• Work request: An exact transcription of all the entries is needed; pictures stay out.

• Records to use:
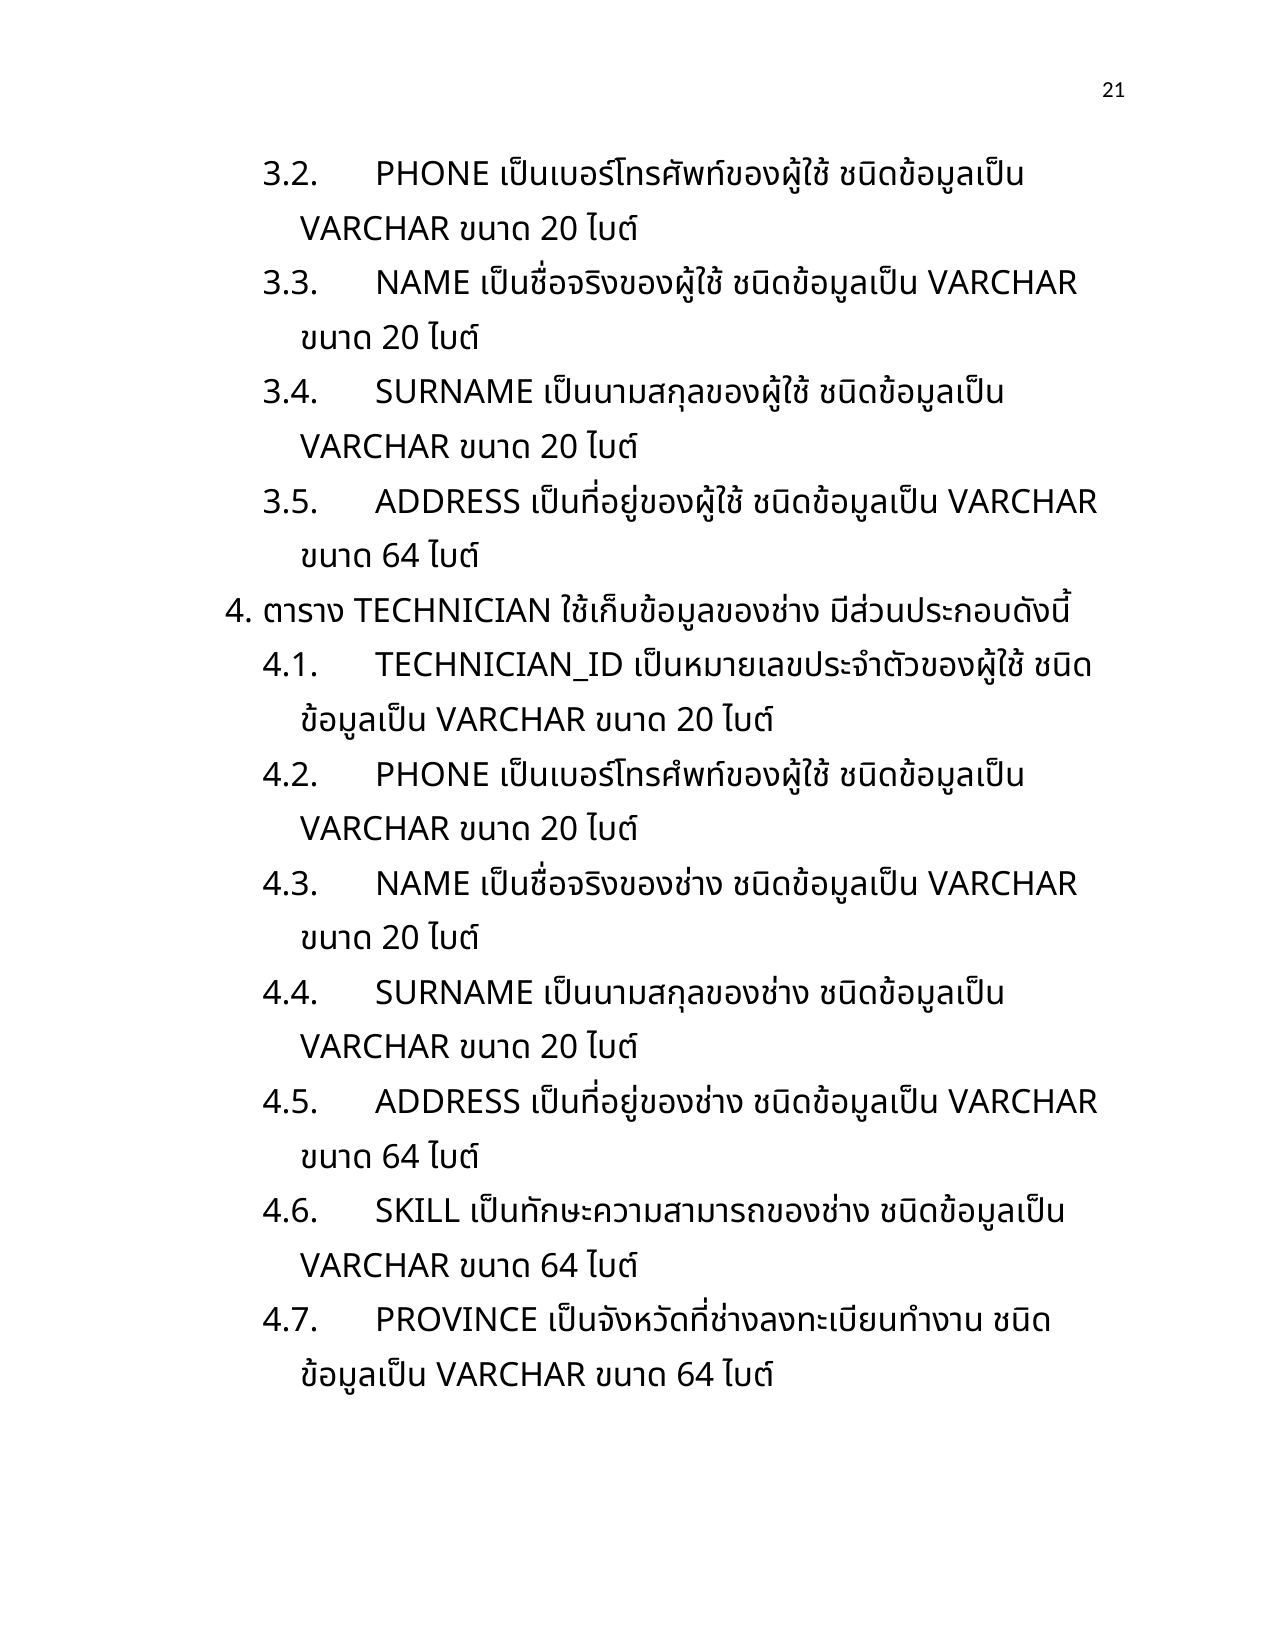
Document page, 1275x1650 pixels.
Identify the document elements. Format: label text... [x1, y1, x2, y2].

list TECHNICIAN_ID เป็นหมายเลขประจำตัวของผู้ใช้ ชนิดข้อมูลเป็น VARCHAR ขนาด 20 ไบต์ [262, 641, 1125, 746]
list SURNAME เป็นนามสกุลของช่าง ชนิดข้อมูลเป็น VARCHAR ขนาด 20 ไบต์ [262, 969, 1125, 1074]
list PHONE เป็นเบอร์โทรศํพท์ของผู้ใช้ ชนิดข้อมูลเป็น VARCHAR ขนาด 20 ไบต์ [262, 750, 1125, 856]
list SKILL เป็นทักษะความสามารถของช่าง ชนิดข้อมูลเป็น VARCHAR ขนาด 64 ไบต์ [262, 1187, 1125, 1292]
list ADDRESS เป็นที่อยู่ของช่าง ชนิดข้อมูลเป็น VARCHAR ขนาด 64 ไบต์ [262, 1078, 1125, 1183]
list PROVINCE เป็นจังหวัดที่ช่างลงทะเบียนทำงาน ชนิดข้อมูลเป็น VARCHAR ขนาด 64 ไบต์ [262, 1296, 1125, 1401]
list ตาราง TECHNICIAN ใช้เก็บข้อมูลของช่าง มีส่วนประกอบดังนี้ [225, 587, 1125, 637]
list PHONE เป็นเบอร์โทรศัพท์ของผู้ใช้ ชนิดข้อมูลเป็น VARCHAR ขนาด 20 ไบต์ [262, 150, 1125, 255]
list SURNAME เป็นนามสกุลของผู้ใช้ ชนิดข้อมูลเป็น VARCHAR ขนาด 20 ไบต์ [262, 368, 1125, 473]
list NAME เป็นชื่อจริงของช่าง ชนิดข้อมูลเป็น VARCHAR ขนาด 20 ไบต์ [262, 859, 1125, 965]
list ADDRESS เป็นที่อยู่ของผู้ใช้ ชนิดข้อมูลเป็น VARCHAR ขนาด 64 ไบต์ [262, 477, 1125, 583]
list NAME เป็นชื่อจริงของผู้ใช้ ชนิดข้อมูลเป็น VARCHAR ขนาด 20 ไบต์ [262, 259, 1125, 364]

• Answer to this exercise:
Document page, 1275x1650 pixels.
Identify the document elements. Format: label text... [x1, y1, x2, y2].

list TECHNICIAN_ID เป็นหมายเลขประจำตัวของผู้ใช้ ชนิดข้อมูลเป็น VARCHAR ขนาด 20 ไบต์ [262, 641, 1125, 746]
list SURNAME เป็นนามสกุลของช่าง ชนิดข้อมูลเป็น VARCHAR ขนาด 20 ไบต์ [262, 969, 1125, 1074]
list PHONE เป็นเบอร์โทรศํพท์ของผู้ใช้ ชนิดข้อมูลเป็น VARCHAR ขนาด 20 ไบต์ [262, 750, 1125, 856]
list SKILL เป็นทักษะความสามารถของช่าง ชนิดข้อมูลเป็น VARCHAR ขนาด 64 ไบต์ [262, 1187, 1125, 1292]
list ADDRESS เป็นที่อยู่ของช่าง ชนิดข้อมูลเป็น VARCHAR ขนาด 64 ไบต์ [262, 1078, 1125, 1183]
list PROVINCE เป็นจังหวัดที่ช่างลงทะเบียนทำงาน ชนิดข้อมูลเป็น VARCHAR ขนาด 64 ไบต์ [262, 1296, 1125, 1401]
list ตาราง TECHNICIAN ใช้เก็บข้อมูลของช่าง มีส่วนประกอบดังนี้ [225, 587, 1125, 637]
list PHONE เป็นเบอร์โทรศัพท์ของผู้ใช้ ชนิดข้อมูลเป็น VARCHAR ขนาด 20 ไบต์ [262, 150, 1125, 255]
list SURNAME เป็นนามสกุลของผู้ใช้ ชนิดข้อมูลเป็น VARCHAR ขนาด 20 ไบต์ [262, 368, 1125, 473]
list NAME เป็นชื่อจริงของช่าง ชนิดข้อมูลเป็น VARCHAR ขนาด 20 ไบต์ [262, 859, 1125, 965]
list ADDRESS เป็นที่อยู่ของผู้ใช้ ชนิดข้อมูลเป็น VARCHAR ขนาด 64 ไบต์ [262, 477, 1125, 583]
list NAME เป็นชื่อจริงของผู้ใช้ ชนิดข้อมูลเป็น VARCHAR ขนาด 20 ไบต์ [262, 259, 1125, 364]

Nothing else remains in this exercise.